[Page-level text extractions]
+ + +
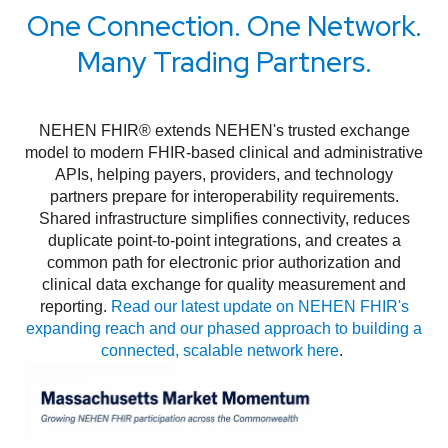
One Connection. One Network.
Many Trading Partners.
NEHEN FHIR® extends NEHEN's trusted exchange
model to modern FHIR-based clinical and administrative
APIs, helping payers, providers, and technology
partners prepare for interoperability requirements.
Shared infrastructure simplifies connectivity, reduces
duplicate point-to-point integrations, and creates a
common path for electronic prior authorization and
clinical data exchange for quality measurement and
reporting.
Read our latest update on NEHEN FHIR's
expanding reach and our phased approach to building a
connected, scalable network here
.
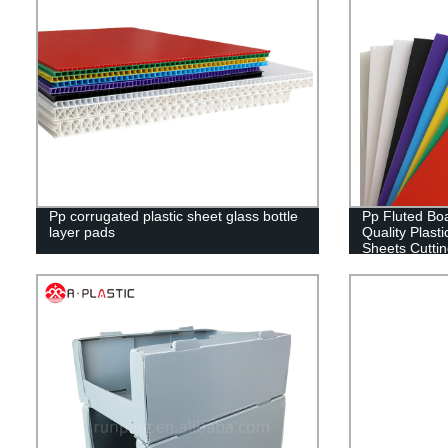
Pp corrugated plastic sheet glass bottle
Pp Fluted Boa
layer pads
Quality Plasti
Sheets Cutti
RUNPING C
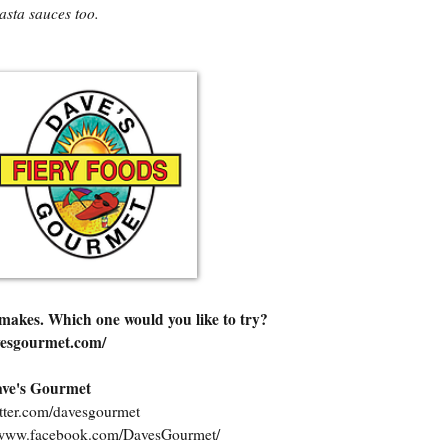
asta sauces too.
 makes. Which one would you like to try?
vesgourmet.com/
Dave's Gourmet
witter.com/davesgourmet
//www.facebook.com/DavesGourmet/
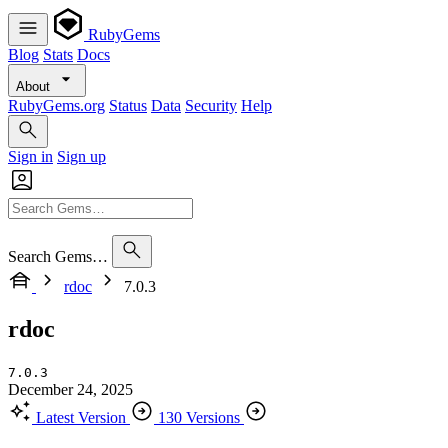
RubyGems
Blog
Stats
Docs
About
RubyGems.org
Status
Data
Security
Help
Sign in
Sign up
Search Gems…
rdoc
7.0.3
rdoc
7.0.3
December 24, 2025
Latest Version
130 Versions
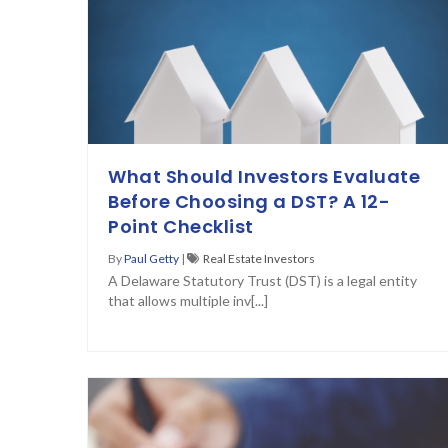
What Should Investors Evaluate
Before Choosing a DST? A 12-
Point Checklist
By
Paul Getty
|
Real Estate Investors
A Delaware Statutory Trust (DST) is a legal entity
that allows multiple inv[...]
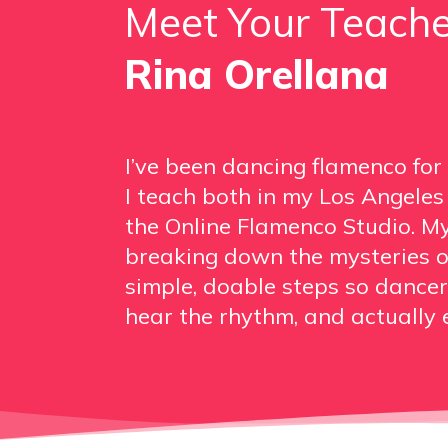
Meet Your Teache
Rina Orellana
I’ve been dancing flamenco for
I teach both in my Los Angele
the Online Flamenco Studio. My
breaking down the mysteries o
simple, doable steps so dancers
hear the rhythm, and actually e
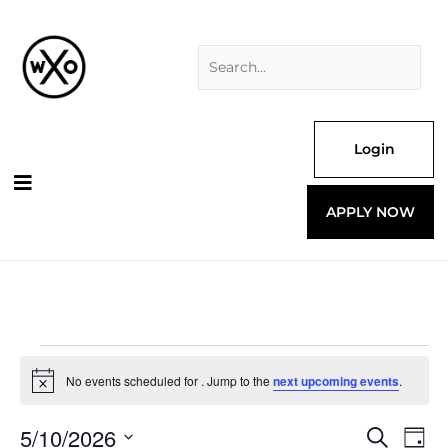
Skip
Search
to
for:
content
Login
APPLY NOW
Events
for
No events scheduled for . Jump to the
next upcoming events
.
Notice
5/10/2026
Events
Even
Search
Day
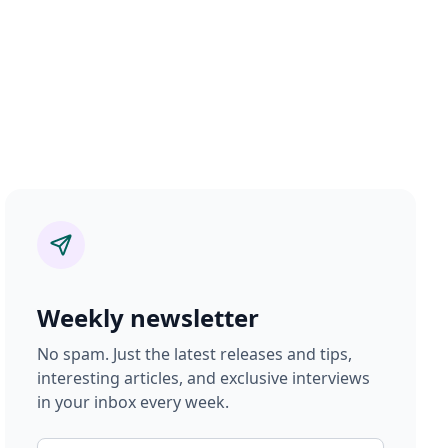
Weekly newsletter
No spam. Just the latest releases and tips,
interesting articles, and exclusive interviews
in your inbox every week.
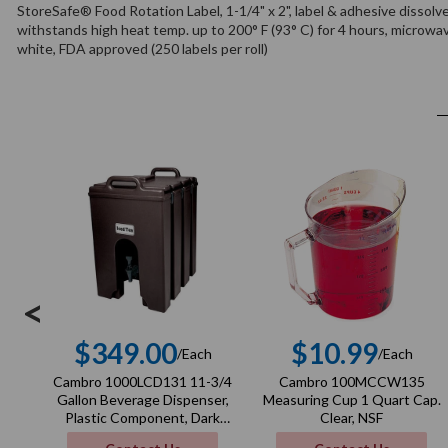
StoreSafe® Food Rotation Label, 1-1/4" x 2", label & adhesive dissolv
withstands high heat temp. up to 200° F (93° C) for 4 hours, microwa
white, FDA approved (250 labels per roll)
<
$349.00
$10.99
/Each
/Each
Regular
Regula
Cambro 1000LCD131 11-3/4
Cambro 100MCCW135
price
price
Gallon Beverage Dispenser,
Measuring Cup 1 Quart Cap.
Plastic Component, Dark
Clear, NSF
Brown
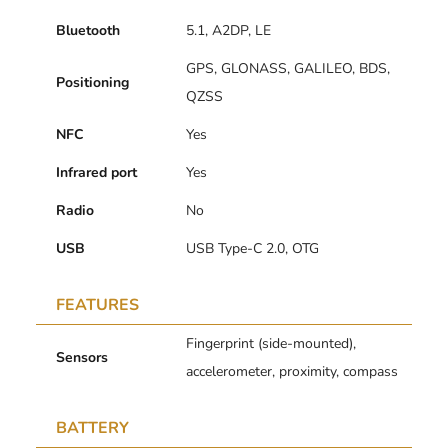
Bluetooth
5.1, A2DP, LE
GPS, GLONASS, GALILEO, BDS,
Positioning
QZSS
NFC
Yes
Infrared port
Yes
Radio
No
USB
USB Type-C 2.0, OTG
FEATURES
Fingerprint (side-mounted),
Sensors
accelerometer, proximity, compass
BATTERY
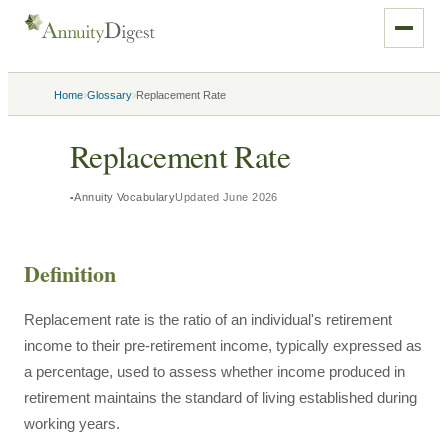
›
›
Home
Glossary
Replacement Rate
Replacement Rate
Annuity Vocabulary
Updated
June 2026
Definition
Replacement rate is the ratio of an individual's retirement
income to their pre-retirement income, typically expressed as
a percentage, used to assess whether income produced in
retirement maintains the standard of living established during
working years.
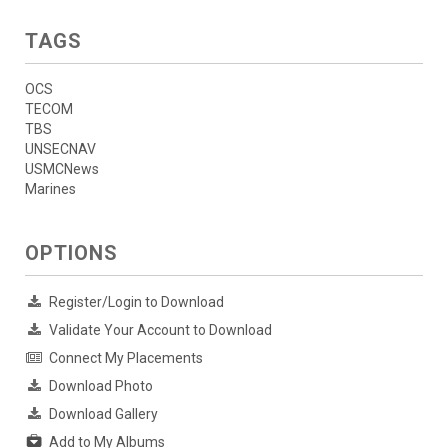
TAGS
OCS
TECOM
TBS
UNSECNAV
USMCNews
Marines
OPTIONS
Register/Login to Download
Validate Your Account to Download
Connect My Placements
Download Photo
Download Gallery
Add to My Albums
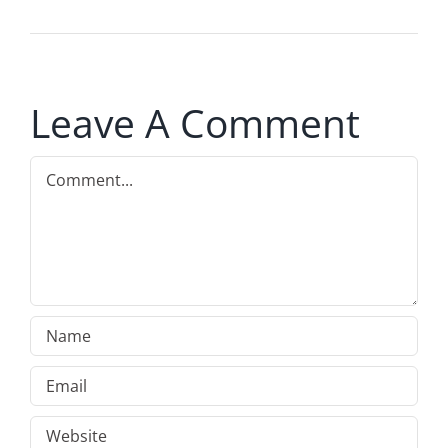
Leave A Comment
Comment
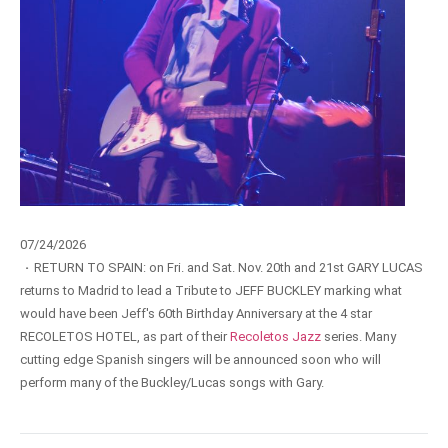
07/24/2026
·
RETURN TO SPAIN: on Fri. and Sat. Nov. 20th and 21st GARY LUCAS
returns to Madrid to lead a Tribute to JEFF BUCKLEY marking what
would have been Jeff's 60th Birthday Anniversary at the 4 star
RECOLETOS HOTEL, as part of their
Recoletos Jazz
series. Many
cutting edge Spanish singers will be announced soon who will
perform many of the Buckley/Lucas songs with Gary.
+ + +
Tally the lines above that include "been"; give only the tally.

2